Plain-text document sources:

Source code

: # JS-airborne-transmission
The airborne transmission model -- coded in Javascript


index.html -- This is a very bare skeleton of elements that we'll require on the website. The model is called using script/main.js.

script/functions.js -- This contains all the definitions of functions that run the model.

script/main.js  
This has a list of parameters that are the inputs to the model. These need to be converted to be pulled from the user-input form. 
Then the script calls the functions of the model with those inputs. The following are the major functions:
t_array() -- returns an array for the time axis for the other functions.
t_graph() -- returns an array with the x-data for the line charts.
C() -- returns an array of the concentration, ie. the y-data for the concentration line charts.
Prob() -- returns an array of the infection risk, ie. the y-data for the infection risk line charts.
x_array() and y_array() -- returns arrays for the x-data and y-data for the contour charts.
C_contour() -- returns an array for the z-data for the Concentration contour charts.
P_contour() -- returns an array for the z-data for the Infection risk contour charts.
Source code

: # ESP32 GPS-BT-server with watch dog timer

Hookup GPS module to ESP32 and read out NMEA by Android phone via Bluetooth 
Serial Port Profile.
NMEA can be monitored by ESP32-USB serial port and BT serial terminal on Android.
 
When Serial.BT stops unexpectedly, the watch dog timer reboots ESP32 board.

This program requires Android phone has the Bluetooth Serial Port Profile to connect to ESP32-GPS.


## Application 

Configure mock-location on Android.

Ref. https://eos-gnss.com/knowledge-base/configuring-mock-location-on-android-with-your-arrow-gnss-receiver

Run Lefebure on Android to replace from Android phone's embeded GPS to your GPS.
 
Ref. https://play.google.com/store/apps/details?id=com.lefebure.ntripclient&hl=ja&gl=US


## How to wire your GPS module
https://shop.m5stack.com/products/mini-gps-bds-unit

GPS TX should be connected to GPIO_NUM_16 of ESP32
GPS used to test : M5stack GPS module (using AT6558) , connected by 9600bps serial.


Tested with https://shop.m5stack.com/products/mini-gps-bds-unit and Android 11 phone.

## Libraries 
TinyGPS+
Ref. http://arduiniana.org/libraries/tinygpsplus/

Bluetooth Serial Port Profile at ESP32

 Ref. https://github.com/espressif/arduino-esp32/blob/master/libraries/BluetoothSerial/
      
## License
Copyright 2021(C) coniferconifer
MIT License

Your objective:
Please put every line from the start of the entries through the line containing "script/functions.js -- This" into a JSON list of strings, one string per line, leaving out blank lines.

Your solution:
[
  "Source code",
  ": # JS-airborne-transmission",
  "The airborne transmission model -- coded in Javascript",
  "index.html -- This is a very bare skeleton of elements that we'll require on the website. The model is called using script/main.js.",
  "script/functions.js -- This contains all the definitions of functions that run the model."
]